## ENTRIES SUPPLIED:
####

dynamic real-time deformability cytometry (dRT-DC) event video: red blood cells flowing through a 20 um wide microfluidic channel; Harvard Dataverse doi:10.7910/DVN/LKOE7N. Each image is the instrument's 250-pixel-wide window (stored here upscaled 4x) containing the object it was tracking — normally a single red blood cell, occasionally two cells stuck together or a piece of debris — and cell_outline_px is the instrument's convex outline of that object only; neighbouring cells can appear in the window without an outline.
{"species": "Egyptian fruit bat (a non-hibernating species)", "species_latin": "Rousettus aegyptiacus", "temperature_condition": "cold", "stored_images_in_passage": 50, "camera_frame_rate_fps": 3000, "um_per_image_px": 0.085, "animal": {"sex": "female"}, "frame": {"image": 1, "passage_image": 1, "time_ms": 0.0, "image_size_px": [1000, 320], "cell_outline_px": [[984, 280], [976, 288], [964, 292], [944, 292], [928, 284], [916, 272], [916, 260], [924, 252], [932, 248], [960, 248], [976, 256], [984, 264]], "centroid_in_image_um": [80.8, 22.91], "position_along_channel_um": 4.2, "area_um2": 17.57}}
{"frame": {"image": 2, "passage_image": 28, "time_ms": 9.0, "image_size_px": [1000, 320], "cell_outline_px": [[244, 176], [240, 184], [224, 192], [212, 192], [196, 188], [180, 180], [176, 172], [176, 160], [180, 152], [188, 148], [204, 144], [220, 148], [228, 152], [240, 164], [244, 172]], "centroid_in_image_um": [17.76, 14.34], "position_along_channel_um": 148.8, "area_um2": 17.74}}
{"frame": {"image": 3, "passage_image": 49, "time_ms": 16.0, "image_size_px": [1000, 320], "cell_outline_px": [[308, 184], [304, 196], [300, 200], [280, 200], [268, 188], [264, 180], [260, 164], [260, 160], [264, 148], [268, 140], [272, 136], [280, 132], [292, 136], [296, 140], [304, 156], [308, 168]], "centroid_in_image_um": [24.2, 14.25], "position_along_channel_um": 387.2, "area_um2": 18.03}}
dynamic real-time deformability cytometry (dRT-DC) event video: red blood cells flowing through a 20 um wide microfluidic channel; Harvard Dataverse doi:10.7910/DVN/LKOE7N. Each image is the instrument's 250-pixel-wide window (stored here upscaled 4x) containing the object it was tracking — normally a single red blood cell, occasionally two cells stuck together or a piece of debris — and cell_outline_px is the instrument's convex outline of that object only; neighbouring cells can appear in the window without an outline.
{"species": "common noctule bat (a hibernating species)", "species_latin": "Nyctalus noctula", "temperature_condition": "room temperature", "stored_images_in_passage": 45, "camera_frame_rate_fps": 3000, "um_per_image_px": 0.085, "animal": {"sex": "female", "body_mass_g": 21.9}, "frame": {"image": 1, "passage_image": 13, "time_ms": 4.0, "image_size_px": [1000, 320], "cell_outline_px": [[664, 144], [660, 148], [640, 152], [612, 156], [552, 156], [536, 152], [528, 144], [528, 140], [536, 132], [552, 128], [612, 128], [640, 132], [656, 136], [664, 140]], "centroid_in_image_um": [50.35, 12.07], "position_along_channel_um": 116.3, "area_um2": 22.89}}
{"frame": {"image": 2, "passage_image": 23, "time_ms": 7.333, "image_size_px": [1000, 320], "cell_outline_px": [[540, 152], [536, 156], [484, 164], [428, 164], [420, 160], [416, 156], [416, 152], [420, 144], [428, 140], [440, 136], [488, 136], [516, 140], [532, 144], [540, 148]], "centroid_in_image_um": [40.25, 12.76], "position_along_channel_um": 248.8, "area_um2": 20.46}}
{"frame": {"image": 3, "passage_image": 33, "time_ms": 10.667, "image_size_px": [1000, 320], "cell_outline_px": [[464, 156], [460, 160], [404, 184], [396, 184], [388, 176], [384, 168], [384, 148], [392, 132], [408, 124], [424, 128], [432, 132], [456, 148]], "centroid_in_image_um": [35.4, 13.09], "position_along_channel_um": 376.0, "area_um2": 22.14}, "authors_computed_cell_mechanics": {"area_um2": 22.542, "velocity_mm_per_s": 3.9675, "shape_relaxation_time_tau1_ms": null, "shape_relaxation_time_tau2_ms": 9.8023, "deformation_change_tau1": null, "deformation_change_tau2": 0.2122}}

####

## GIVEN REQUEST:
Repeat the material above exactly.

## RESPONSE:
dynamic real-time deformability cytometry (dRT-DC) event video: red blood cells flowing through a 20 um wide microfluidic channel; Harvard Dataverse doi:10.7910/DVN/LKOE7N. Each image is the instrument's 250-pixel-wide window (stored here upscaled 4x) containing the object it was tracking — normally a single red blood cell, occasionally two cells stuck together or a piece of debris — and cell_outline_px is the instrument's convex outline of that object only; neighbouring cells can appear in the window without an outline.
{"species": "Egyptian fruit bat (a non-hibernating species)", "species_latin": "Rousettus aegyptiacus", "temperature_condition": "cold", "stored_images_in_passage": 50, "camera_frame_rate_fps": 3000, "um_per_image_px": 0.085, "animal": {"sex": "female"}, "frame": {"image": 1, "passage_image": 1, "time_ms": 0.0, "image_size_px": [1000, 320], "cell_outline_px": [[984, 280], [976, 288], [964, 292], [944, 292], [928, 284], [916, 272], [916, 260], [924, 252], [932, 248], [960, 248], [976, 256], [984, 264]], "centroid_in_image_um": [80.8, 22.91], "position_along_channel_um": 4.2, "area_um2": 17.57}}
{"frame": {"image": 2, "passage_image": 28, "time_ms": 9.0, "image_size_px": [1000, 320], "cell_outline_px": [[244, 176], [240, 184], [224, 192], [212, 192], [196, 188], [180, 180], [176, 172], [176, 160], [180, 152], [188, 148], [204, 144], [220, 148], [228, 152], [240, 164], [244, 172]], "centroid_in_image_um": [17.76, 14.34], "position_along_channel_um": 148.8, "area_um2": 17.74}}
{"frame": {"image": 3, "passage_image": 49, "time_ms": 16.0, "image_size_px": [1000, 320], "cell_outline_px": [[308, 184], [304, 196], [300, 200], [280, 200], [268, 188], [264, 180], [260, 164], [260, 160], [264, 148], [268, 140], [272, 136], [280, 132], [292, 136], [296, 140], [304, 156], [308, 168]], "centroid_in_image_um": [24.2, 14.25], "position_along_channel_um": 387.2, "area_um2": 18.03}}
dynamic real-time deformability cytometry (dRT-DC) event video: red blood cells flowing through a 20 um wide microfluidic channel; Harvard Dataverse doi:10.7910/DVN/LKOE7N. Each image is the instrument's 250-pixel-wide window (stored here upscaled 4x) containing the object it was tracking — normally a single red blood cell, occasionally two cells stuck together or a piece of debris — and cell_outline_px is the instrument's convex outline of that object only; neighbouring cells can appear in the window without an outline.
{"species": "common noctule bat (a hibernating species)", "species_latin": "Nyctalus noctula", "temperature_condition": "room temperature", "stored_images_in_passage": 45, "camera_frame_rate_fps": 3000, "um_per_image_px": 0.085, "animal": {"sex": "female", "body_mass_g": 21.9}, "frame": {"image": 1, "passage_image": 13, "time_ms": 4.0, "image_size_px": [1000, 320], "cell_outline_px": [[664, 144], [660, 148], [640, 152], [612, 156], [552, 156], [536, 152], [528, 144], [528, 140], [536, 132], [552, 128], [612, 128], [640, 132], [656, 136], [664, 140]], "centroid_in_image_um": [50.35, 12.07], "position_along_channel_um": 116.3, "area_um2": 22.89}}
{"frame": {"image": 2, "passage_image": 23, "time_ms": 7.333, "image_size_px": [1000, 320], "cell_outline_px": [[540, 152], [536, 156], [484, 164], [428, 164], [420, 160], [416, 156], [416, 152], [420, 144], [428, 140], [440, 136], [488, 136], [516, 140], [532, 144], [540, 148]], "centroid_in_image_um": [40.25, 12.76], "position_along_channel_um": 248.8, "area_um2": 20.46}}
{"frame": {"image": 3, "passage_image": 33, "time_ms": 10.667, "image_size_px": [1000, 320], "cell_outline_px": [[464, 156], [460, 160], [404, 184], [396, 184], [388, 176], [384, 168], [384, 148], [392, 132], [408, 124], [424, 128], [432, 132], [456, 148]], "centroid_in_image_um": [35.4, 13.09], "position_along_channel_um": 376.0, "area_um2": 22.14}, "authors_computed_cell_mechanics": {"area_um2": 22.542, "velocity_mm_per_s": 3.9675, "shape_relaxation_time_tau1_ms": null, "shape_relaxation_time_tau2_ms": 9.8023, "deformation_change_tau1": null, "deformation_change_tau2": 0.2122}}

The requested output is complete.